Lundwall contends that far from being ignorant and backward savages, the preliterate cultures that created mankind’s most ancient mythological tales had a high degree of intellectual sophistication.
Lundwall finds fault with the general line of thinking regarding humanity’s oldest known stories, mythologies, and the religious lore of the Egyptians, Babylonians, Mesopotamians, etc. Western European scholarly arrogance—“often the product of the ego”—is at fault, he says, for the Darwin-inspired mindset that our ancestors were either howling barbarians, ruled by childlike superstition and uncouth brutality, or noble hippie-type simpletons living in Edenic harmony and peace with each other and nature. Nor does he agree with so-called “Conspirators,” who believe that ancient feats (e.g., the Egyptian pyramids) could only have resulted from contact with and technical assistance from space aliens. In fact, though the ancients relied on oral more so than written traditions, leaving enormous gaps in the annals of history, Lundwall argues that our forebears were much like ourselves, with sublimely subtle levels of metaphysical thinking and nuanced spoken/written languages—ones that have suffered in later translations. They also created tremendous architectural wonders, intricate concepts encoded in ritual dance, and sophisticated astronomical observations. According to Lundwall, even such seemingly indefensible practices as the Aztec rite of cutting out a human heart as a sacrificial offering has, in context, symbolism going far beyond gross savagery. Admirably wary of self-described authorities who tend to oversimplify, Lundwall argues in prose that sometimes crosses the boundary from academic to pop (he once cites a Jay Leno comedy routine).
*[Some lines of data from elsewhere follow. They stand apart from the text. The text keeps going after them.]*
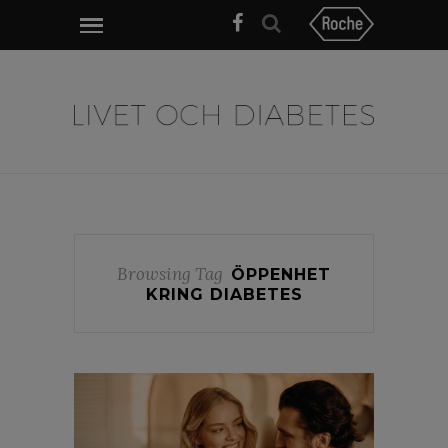
Browsing Tag
ÖPPENHET
KRING DIABETES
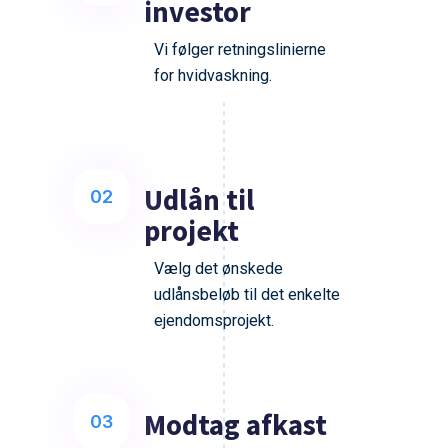
investor
Vi følger retningslinierne
for hvidvaskning.
Udlån til
02
projekt
Vælg det ønskede
udlånsbeløb til det enkelte
ejendomsprojekt.
Modtag afkast
03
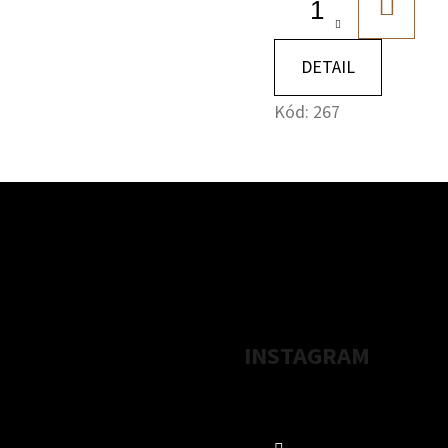
DO
KOŠÍK
DETAIL
Kód:
267
INSTAGRAM
Sledovať na Instag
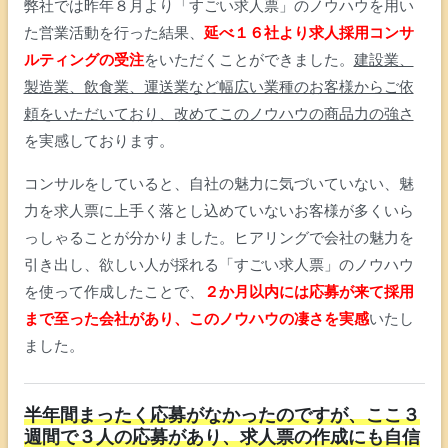
弊社では昨年８月より「すごい求人票」のノウハウを用い
た営業活動を行った結果、
延べ１６社より求人採用コンサ
ルティングの受注
をいただくことができました。
建設業、
製造業、飲食業、運送業など幅広い業種のお客様からご依
頼をいただいており、改めてこのノウハウの商品力の強さ
を実感しております。
コンサルをしていると、自社の魅力に気づいていない、魅
力を求人票に上手く落とし込めていないお客様が多くいら
っしゃることが分かりました。ヒアリングで会社の魅力を
引き出し、欲しい人が採れる「すごい求人票」のノウハウ
を使って作成したことで、
２か月以内には応募が来て採用
まで至った会社があり、このノウハウの凄さを実感
いたし
ました。
半年間まったく応募がなかったのですが、ここ３
週間で３人の応募があり、求人票の作成にも自信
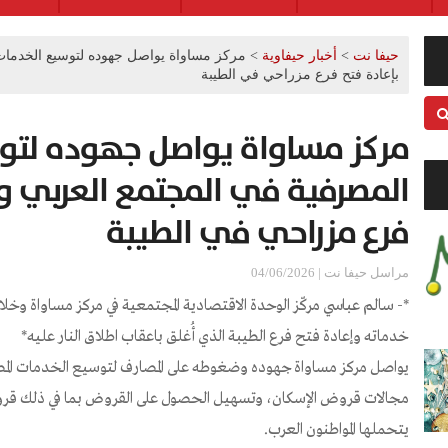
حيفا نت
>
أخبار حيفاوية
>
مركز مساواة يواصل جهوده لتوسيع الخدمات
بإعادة فتح فرع مزراحي في الطيبة
مركز مساواة يواصل جهوده لتو
المصرفية في المجتمع العربي وي
فرع مزراحي في الطيبة
مراسل حيفا نت | 04/06/2026
*- سالم عباسي مركّز الوحدة الاقتصادية المجتمعية في مركز مساواة وخل
خدماته وإعادة فتح فرع الطيبة الذي أُغلق باعقاب اطلاق النار عليه*
يواصل مركز مساواة جهوده وضغوطه على المصارف لتوسيع الخدمات المصر
مجالات قروض الإسكان، وتسهيل الحصول على القروض بما في ذلك قروض
يتحملها المواطنون العرب.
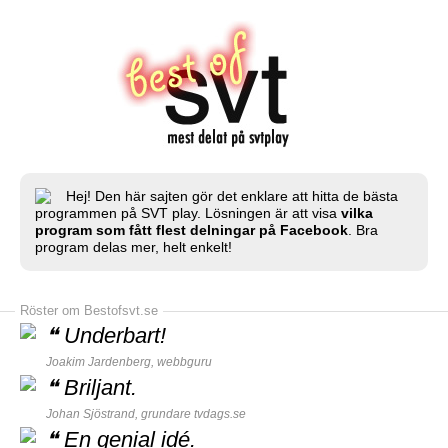
Hej! Den här sajten gör det enklare att hitta de bästa
programmen på SVT play. Lösningen är att visa
vilka
program som fått flest delningar på Facebook
. Bra
program delas mer, helt enkelt!
Röster om Bestofsvt.se
❝
Underbart!
Joakim Jardenberg,
webbguru
❝
Briljant.
Johan Sjöstrand, grundare
tvdags.se
❝
En genial idé.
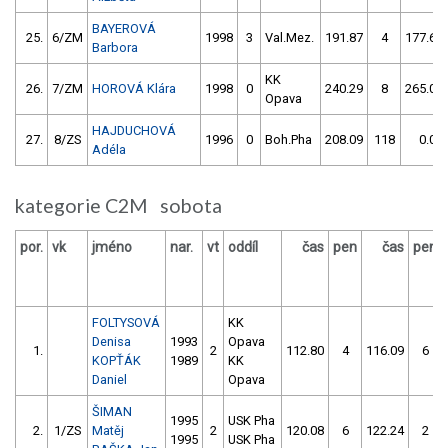
BAYEROVÁ
25.
6/ZM
1998
3
Val.Mez.
191.87
4
177.67
Barbora
KK
26.
7/ZM
HOROVÁ Klára
1998
0
240.29
8
265.00
Opava
HAJDUCHOVÁ
27.
8/ZS
1996
0
Boh.Pha
208.09
118
0.00
Adéla
kategorie C2M sobota
por.
vk
jméno
nar.
vt
oddíl
čas
pen
čas
pen
FOLTYSOVÁ
KK
Denisa
1993
Opava
1.
2
112.80
4
116.09
6
KOPŤÁK
1989
KK
Daniel
Opava
ŠIMAN
1995
USK Pha
2.
1/ZS
Matěj
2
120.08
6
122.24
2
1995
USK Pha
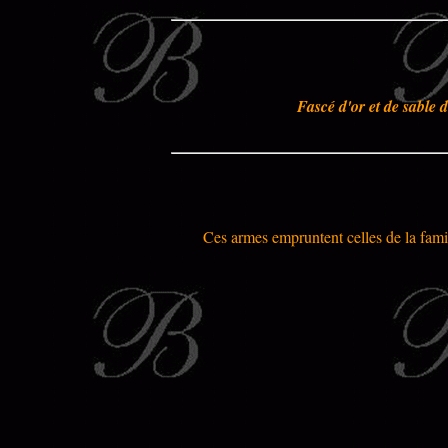
Fascé d'or et de sable 
Ces armes empruntent celles de la famill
In terms of actually dissecting a myth, it’s mainly the Epic of Gilgamesh (and some of the works of Heracles) that gets a full narrative recounting. In his latter pages, he covers the overlapping of the Old Testament and Genesis with pre-existing lore and historical truth. Several of his salient points stand out, particularly his refreshingly broad perspective of what is, in modern times, the fragmented pursuit of knowledge. “The modern division between these areas of knowledge has no parallel in the ancient world,” he says. “Each branch of knowledge is really nothing more than a function of some invisible principle of the omnipotent cosmos who has one divine source.”
Recommended reading for classicists (and budding Indiana Joneses) graduating beyond Edith Hamilton.